The Wild Bunch at Robbers Roost  by Pearl Baker.  Robbers Roost was a hideout for outlaws and hunted men long before Butch Cassidy found it in 1884.  The impenetrable wastes and wilds of this high desert country in southeastern Utah, cut through by canyons along the Green and Colorado rivers and bounded on the west by the Dirty Devil, discouraged lawmen from pursuit.  In the 1890s the Wild Bunch spread over Utah, Wyoming, Montana, Colorado and Arizona rustling cattle, stealing horses, robbing banks and trains, and often taking cover at Robbers Roost.  Great book.

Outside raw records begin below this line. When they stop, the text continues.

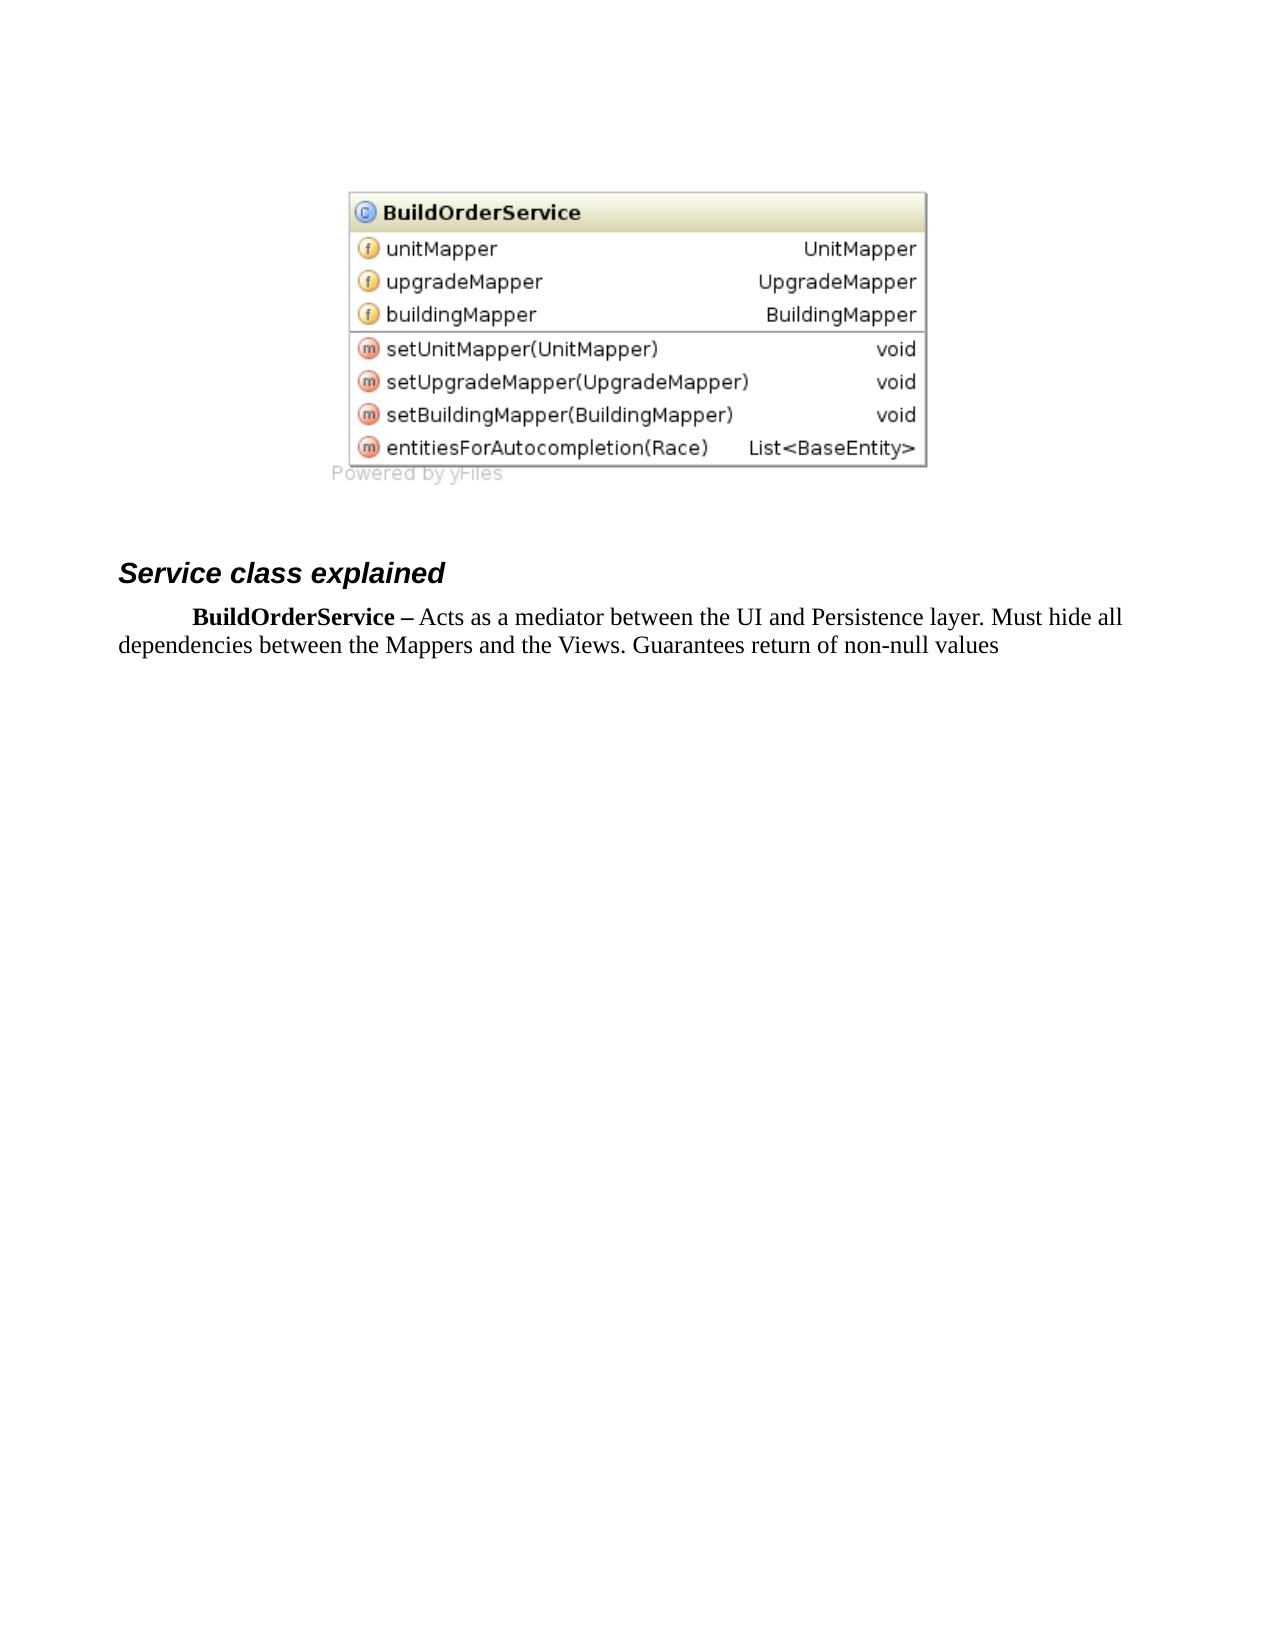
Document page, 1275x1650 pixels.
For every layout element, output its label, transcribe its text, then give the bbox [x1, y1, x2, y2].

text BuildOrderService – Acts as a mediator between the UI and Persistence layer. Must hide all dependencies between the Mappers and the Views. Guarantees return of non-null values [118, 602, 1157, 659]
picture [316, 159, 959, 499]
subtitle Service class explained [118, 556, 1157, 589]
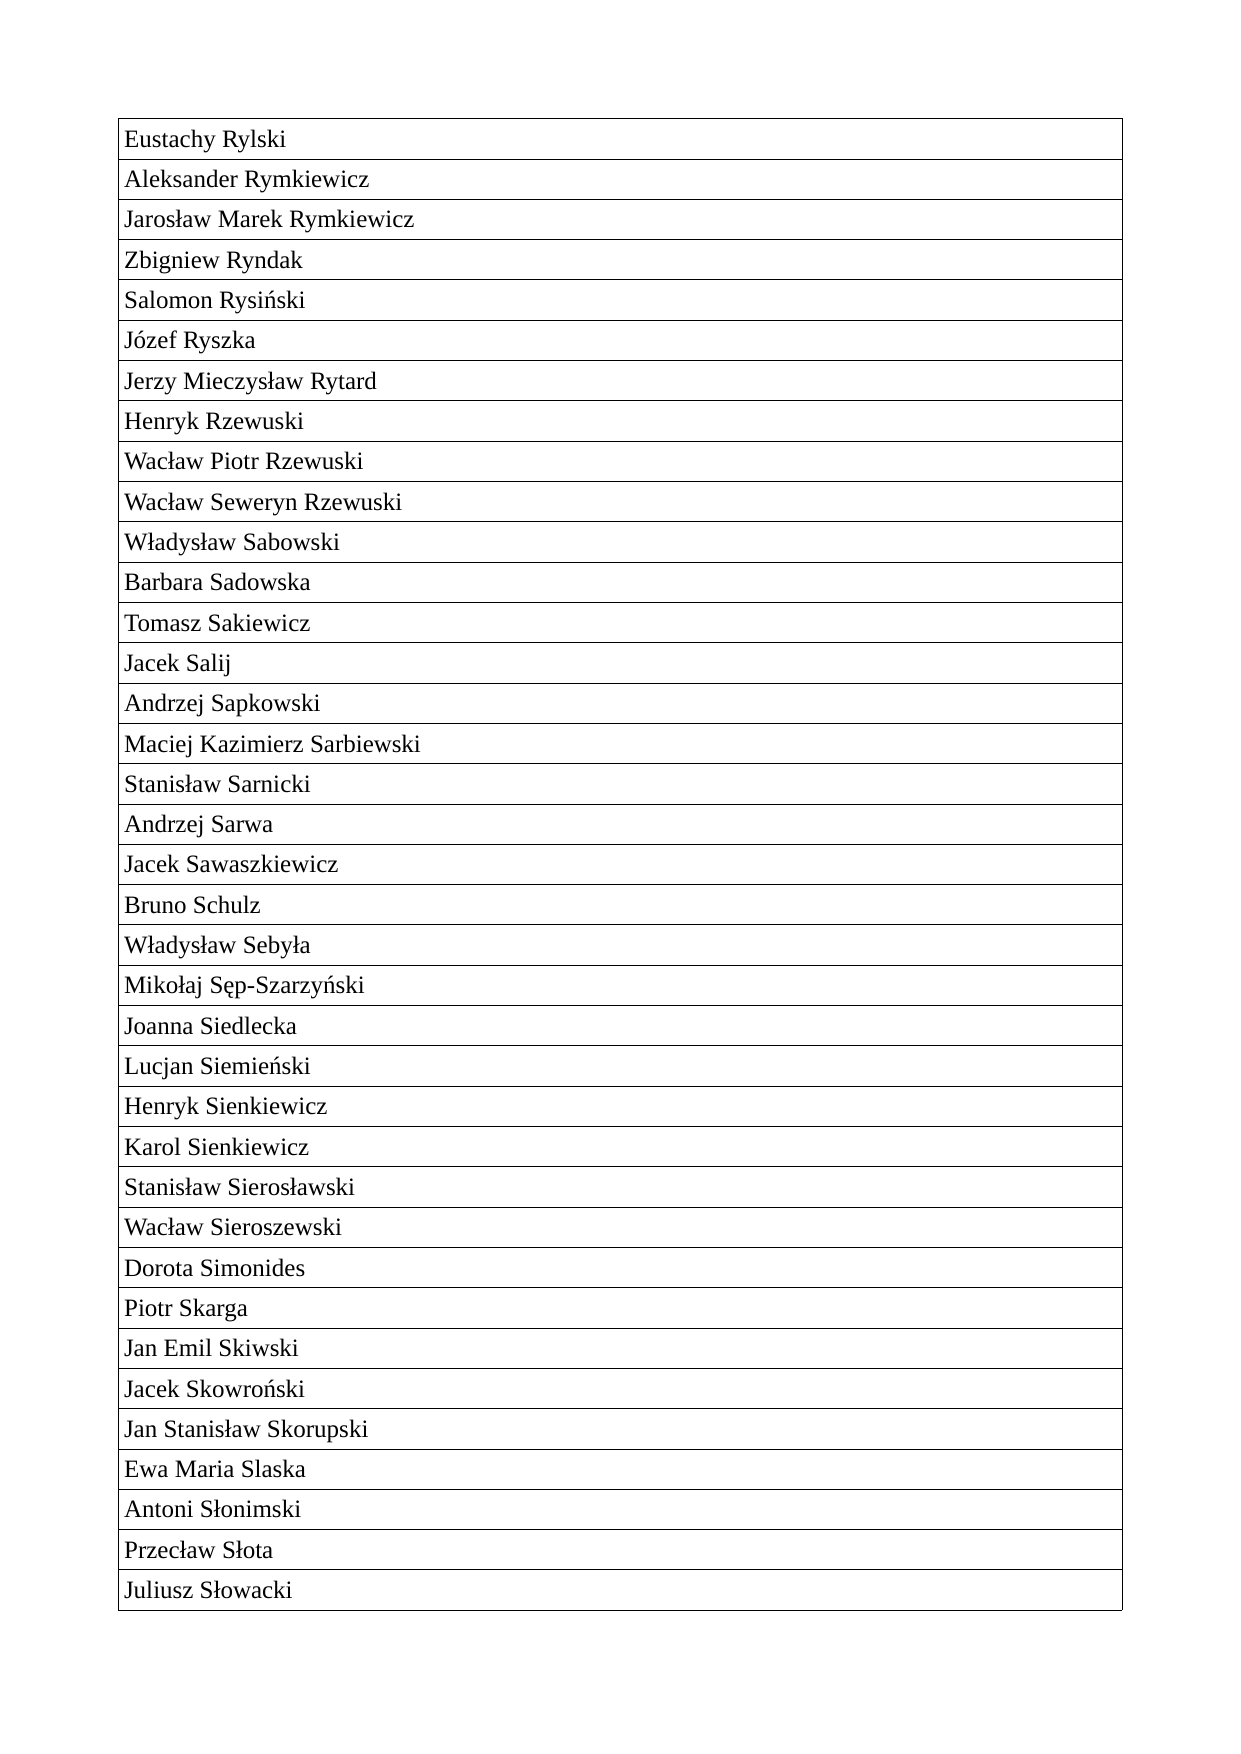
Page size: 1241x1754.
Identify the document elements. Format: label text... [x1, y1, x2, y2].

Digging up Butch & Sundance  by Anne Meadows.  With the exception of Jesse James and Billy the Kid, never has there been more controversy over whether or not an outlaw met his fate or took advantage of mistaken identity to slip into another life.  Did Butch and Sundance really die in the shootout in Bolivia?  Or did Butch survive, return to America and live out his life under an assumed name? With the tenacity of Pinkerton agents, the author and her husband track the outlaws and the enigmatic Etta Place through South America, where they fled in 1901.  Meadows roves the pampas of Argentina, deserts of Chile, and sierras of Bolivia; pores over faded newspapers and musty documents; exhumes skeletons with the aid of forensics; and unearths eyewitness accounts of the two outlaws' final holdup and the Bolivian shootout.  Truly a fascinating book.

Black, Red, and Deadly  by Art Burton.  Absolutely the most fascinating book on Black and Indian gunfighters of the Indian Territories.  Included are Ned Christie, Cherokee Bill, Henry Starr, Rufus Buck Gang, Dick Glass, and a slew of other baddies.  Also included are the heroes:  Bass Reeves, the Lighthorse, Sam Sixkiller, Grant Johnson, Zeke Miller, and others who wore the star.  Wonderful book!

Johnny Ringo: The Gunfighter Who Never Was  by Jack Burrows.  This is an entertaining and easy to read book on the myth surrounding of of Arizona's most notorious gunmen.  It has all the facts, including the Earp-Clanton factions to the Hoodoo War to Ringo's mysterious death.

Daltons! The Raid on Coffeyville, Kansas  by Robert Barr Smith.  This is undoubtedly the best, most reasoned, and comprehensive account of the Coffeyville raid ever written.  It concentrates on the heroic defense of the town rather than on the criminals who attacked it. 

The Return of the Outlaw Billy the Kid  by W. C. Jameson.  The author, who is best known for his lost gold and buried treasure books, has done a superb job on Billy the Kid.  It's the story of a man who surfaced 68 years after Billy the Kid's alleged death.  Discovered quite by accident in a small Texas town, that man did not seek public attention and at first denied that he was once known as Billy Bonney.  Confronted with the evidence, William Henry Roberts, amidst the storm of controversy, eventually admitted his identity.  Through research and investigation and painstakingly separating fact from lore, this book takes careful aim at the evidence and the argument both for and against traditional history and for the first time dares to allow readers to judge for themselves:  Who was Billy the Kid?

Josey Wales: Gone to Texas  by Forrest Carter.  Missouri is called the "Mother of Outlaws."  She acquired her title in the aftermath of the Civil War when bitter men who had fought without benefit of rules in the Border War could find no place for themselves in society.  They rode and lived aimlessly, and all that remained was personal feud, retribution and survival.  If Missouri was the Mother, then Texas was the Father...the refuge, with boundless terrain and bloody frontier, where a pistolman could find reason for existence and room to ride. This is the story of one of those outlaws ---Josey Wales, the battle-hardened Missouri Confederate guerilla fighter who kills Yankee soldiers to avenge the brutal murder of his wife and son by Kansas Redlegs. With price on his head, he is forced to Go to Texas.

The Vengeance Trail of Josey Wales  by Forrest Carter.  This book is the continuing story of Josey Wales and as such is the sequel to Gone to Texas.